◆ **EXERCISE DETAILS**: Your answer should hold every line of the records below that contains the string "Pflanzen".

**** DATA EXCERPTS ****

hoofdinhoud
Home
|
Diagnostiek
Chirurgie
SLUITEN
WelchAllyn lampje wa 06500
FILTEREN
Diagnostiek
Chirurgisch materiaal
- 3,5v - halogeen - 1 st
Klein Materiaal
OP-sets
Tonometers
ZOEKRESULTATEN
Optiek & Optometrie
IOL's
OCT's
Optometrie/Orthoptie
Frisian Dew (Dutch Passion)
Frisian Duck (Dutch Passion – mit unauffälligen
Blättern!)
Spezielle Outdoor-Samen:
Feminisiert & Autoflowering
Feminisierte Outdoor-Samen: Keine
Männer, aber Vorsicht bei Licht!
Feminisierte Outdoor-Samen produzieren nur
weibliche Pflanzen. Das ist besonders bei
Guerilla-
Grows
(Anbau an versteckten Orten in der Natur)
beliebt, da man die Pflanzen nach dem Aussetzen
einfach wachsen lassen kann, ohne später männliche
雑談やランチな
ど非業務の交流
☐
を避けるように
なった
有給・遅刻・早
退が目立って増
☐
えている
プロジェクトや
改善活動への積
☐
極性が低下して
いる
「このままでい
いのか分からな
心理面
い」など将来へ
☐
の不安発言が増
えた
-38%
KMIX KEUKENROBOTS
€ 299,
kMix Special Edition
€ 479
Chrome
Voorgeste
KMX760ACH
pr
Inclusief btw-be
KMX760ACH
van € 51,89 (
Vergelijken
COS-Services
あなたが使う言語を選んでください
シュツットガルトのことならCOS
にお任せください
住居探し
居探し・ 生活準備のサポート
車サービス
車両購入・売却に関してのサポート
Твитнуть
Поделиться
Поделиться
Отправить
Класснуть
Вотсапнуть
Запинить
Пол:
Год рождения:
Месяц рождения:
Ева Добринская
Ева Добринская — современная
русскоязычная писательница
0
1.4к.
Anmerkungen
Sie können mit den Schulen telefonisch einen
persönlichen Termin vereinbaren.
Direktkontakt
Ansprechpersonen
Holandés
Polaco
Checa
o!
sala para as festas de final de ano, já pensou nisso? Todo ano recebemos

****

◆ **ANSWER BOX**:
weibliche Pflanzen. Das ist besonders bei
beliebt, da man die Pflanzen nach dem Aussetzen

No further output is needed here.